All alone through city streets I go ,

Walking through a crowd that doesn’t know ,

That doesn’t see my pain.

I search for you , I dream of you , but all in vain…

All in vain I struggle to forget ,

First love is impossible to forget ,

Inside my heart a name is written , a single name.

I knew you well , and now I know that you are love ,

The truest love , the greatest love…

The melody came of its own accord. And my eyes teared up.

"Why that song?" Paola asked.

"Who knows? Maybe because it’s about searching for someone. No idea who."

"You’ve crossed the barrier into the forties," she reflected, curious.

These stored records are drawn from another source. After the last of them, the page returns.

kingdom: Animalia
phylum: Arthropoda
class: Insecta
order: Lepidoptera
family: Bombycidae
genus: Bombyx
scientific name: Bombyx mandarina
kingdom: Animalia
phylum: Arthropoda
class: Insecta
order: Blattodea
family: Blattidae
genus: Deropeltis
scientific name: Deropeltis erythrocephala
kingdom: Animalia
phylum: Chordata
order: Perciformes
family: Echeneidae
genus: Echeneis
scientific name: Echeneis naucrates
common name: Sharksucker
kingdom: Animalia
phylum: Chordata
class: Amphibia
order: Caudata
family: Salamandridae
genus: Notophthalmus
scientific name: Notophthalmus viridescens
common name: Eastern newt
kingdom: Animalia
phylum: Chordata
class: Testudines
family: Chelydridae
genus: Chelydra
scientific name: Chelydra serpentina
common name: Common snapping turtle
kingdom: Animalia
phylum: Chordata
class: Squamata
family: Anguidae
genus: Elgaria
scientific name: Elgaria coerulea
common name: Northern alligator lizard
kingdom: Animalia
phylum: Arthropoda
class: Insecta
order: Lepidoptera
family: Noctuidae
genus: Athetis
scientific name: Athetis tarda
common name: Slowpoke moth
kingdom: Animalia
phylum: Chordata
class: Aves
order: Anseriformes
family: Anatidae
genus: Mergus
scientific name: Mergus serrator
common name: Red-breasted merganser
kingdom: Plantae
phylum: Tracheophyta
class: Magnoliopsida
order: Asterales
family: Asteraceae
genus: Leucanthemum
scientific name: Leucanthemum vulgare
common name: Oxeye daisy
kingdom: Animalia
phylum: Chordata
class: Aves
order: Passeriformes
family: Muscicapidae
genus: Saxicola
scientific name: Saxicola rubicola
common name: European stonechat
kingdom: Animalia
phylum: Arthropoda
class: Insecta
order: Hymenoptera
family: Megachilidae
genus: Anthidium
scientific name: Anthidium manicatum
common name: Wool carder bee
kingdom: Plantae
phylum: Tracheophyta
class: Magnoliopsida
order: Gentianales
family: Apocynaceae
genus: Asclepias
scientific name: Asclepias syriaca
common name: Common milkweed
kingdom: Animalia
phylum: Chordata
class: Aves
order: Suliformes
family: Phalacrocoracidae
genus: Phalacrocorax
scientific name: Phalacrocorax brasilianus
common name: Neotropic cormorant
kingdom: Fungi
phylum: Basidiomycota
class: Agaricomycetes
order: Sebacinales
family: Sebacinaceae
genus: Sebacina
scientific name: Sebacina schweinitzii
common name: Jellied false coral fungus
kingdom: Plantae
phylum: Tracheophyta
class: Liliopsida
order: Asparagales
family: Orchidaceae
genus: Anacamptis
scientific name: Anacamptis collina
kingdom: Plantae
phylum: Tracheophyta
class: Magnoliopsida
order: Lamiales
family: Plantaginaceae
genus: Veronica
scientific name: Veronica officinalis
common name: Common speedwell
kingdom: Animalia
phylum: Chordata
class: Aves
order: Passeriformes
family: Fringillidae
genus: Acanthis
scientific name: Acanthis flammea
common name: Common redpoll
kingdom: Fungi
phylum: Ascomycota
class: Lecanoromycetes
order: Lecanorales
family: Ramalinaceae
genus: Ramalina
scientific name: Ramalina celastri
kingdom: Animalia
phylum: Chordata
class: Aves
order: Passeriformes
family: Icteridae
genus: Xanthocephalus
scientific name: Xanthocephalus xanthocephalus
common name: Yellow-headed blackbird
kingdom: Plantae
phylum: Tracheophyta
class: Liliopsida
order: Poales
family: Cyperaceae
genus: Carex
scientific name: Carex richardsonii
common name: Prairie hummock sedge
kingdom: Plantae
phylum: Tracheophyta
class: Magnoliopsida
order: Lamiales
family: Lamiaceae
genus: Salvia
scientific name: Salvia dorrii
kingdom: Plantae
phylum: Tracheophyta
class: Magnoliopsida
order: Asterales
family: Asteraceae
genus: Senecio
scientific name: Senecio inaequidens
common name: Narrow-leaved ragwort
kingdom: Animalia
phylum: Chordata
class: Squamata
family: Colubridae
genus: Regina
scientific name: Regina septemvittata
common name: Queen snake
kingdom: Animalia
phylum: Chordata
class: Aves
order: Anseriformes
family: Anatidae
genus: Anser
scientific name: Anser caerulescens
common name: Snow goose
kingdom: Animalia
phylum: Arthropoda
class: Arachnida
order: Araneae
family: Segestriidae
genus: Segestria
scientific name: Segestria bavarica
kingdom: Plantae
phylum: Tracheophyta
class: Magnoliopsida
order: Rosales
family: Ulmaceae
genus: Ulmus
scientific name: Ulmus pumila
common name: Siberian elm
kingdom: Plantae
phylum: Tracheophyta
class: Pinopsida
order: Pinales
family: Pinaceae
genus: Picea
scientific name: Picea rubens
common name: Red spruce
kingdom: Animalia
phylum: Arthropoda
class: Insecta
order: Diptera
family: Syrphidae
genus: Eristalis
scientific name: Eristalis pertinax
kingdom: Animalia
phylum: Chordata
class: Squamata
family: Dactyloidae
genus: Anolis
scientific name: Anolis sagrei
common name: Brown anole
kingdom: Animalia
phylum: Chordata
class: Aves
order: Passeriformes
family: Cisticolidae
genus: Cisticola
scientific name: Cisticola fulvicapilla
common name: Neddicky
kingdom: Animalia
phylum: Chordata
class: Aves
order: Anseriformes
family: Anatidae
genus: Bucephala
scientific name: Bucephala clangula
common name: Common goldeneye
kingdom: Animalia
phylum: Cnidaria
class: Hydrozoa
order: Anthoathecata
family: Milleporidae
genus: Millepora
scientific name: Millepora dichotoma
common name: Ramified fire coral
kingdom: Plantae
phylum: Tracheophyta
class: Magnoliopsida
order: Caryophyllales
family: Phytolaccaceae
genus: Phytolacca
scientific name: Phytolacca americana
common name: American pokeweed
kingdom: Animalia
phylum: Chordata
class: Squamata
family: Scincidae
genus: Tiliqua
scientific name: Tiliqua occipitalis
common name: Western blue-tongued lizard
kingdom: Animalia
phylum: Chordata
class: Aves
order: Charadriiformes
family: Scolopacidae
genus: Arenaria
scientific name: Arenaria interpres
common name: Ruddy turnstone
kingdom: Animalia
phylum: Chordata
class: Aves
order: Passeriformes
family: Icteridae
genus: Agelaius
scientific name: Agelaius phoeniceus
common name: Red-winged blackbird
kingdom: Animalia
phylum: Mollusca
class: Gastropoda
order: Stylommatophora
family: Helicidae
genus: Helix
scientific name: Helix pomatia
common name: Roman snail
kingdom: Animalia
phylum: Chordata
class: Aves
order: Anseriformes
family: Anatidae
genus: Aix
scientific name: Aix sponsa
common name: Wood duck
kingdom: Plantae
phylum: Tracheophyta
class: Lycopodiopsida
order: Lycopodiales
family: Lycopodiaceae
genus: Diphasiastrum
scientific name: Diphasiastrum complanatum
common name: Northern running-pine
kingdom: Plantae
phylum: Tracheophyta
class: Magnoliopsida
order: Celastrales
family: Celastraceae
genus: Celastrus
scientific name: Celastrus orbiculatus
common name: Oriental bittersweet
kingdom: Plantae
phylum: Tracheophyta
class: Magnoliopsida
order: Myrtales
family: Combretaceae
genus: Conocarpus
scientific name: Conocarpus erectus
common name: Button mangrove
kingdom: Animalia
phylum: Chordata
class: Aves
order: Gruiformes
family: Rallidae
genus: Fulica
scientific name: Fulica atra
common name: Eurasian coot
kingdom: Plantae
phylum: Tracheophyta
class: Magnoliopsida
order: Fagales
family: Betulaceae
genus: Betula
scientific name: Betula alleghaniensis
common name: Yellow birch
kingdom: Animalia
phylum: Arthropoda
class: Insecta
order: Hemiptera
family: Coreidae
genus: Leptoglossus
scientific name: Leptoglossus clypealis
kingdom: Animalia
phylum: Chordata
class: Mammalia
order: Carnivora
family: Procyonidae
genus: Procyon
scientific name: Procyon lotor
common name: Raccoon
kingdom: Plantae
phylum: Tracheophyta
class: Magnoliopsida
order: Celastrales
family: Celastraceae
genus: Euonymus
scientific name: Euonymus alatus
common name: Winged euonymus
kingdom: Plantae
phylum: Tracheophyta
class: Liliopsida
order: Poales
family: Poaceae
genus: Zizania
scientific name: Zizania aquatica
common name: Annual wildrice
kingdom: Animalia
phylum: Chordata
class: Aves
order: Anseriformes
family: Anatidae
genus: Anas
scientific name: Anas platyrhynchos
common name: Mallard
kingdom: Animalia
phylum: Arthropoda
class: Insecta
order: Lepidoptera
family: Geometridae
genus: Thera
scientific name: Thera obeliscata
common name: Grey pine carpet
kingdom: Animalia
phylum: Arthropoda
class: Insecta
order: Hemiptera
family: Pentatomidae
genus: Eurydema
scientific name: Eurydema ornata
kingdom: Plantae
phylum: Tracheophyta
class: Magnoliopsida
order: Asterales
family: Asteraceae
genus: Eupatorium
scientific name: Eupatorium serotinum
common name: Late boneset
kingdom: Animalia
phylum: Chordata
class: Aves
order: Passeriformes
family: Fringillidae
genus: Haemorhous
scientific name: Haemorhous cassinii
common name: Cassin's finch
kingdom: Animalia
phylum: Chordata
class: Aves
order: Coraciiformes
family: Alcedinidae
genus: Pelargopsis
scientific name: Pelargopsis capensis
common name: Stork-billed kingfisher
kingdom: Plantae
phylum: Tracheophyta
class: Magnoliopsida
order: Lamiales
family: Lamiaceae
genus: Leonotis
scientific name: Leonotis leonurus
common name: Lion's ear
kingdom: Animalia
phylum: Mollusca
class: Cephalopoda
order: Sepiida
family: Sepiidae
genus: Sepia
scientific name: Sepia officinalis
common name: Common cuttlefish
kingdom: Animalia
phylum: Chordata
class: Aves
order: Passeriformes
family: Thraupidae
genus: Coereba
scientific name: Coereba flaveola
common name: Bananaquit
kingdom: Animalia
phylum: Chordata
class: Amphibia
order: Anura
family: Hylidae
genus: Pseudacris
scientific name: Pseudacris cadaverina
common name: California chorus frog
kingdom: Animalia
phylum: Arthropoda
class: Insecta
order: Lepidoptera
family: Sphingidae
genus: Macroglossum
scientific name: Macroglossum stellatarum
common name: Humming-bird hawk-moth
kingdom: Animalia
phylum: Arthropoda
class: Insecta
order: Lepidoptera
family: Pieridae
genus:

"It’s not that," I said. "It’s that I felt something inside. Like a tremor. No, not like a tremor. As if… You know Flatland , you read it too. Well, those triangles and those squares live in two dimensions, they don’t know what thickness is. Now imagine that one of us, who lives in three dimensions, were to touch them from above. They would feel something they’d never felt before, and they wouldn’t be able to say what it was.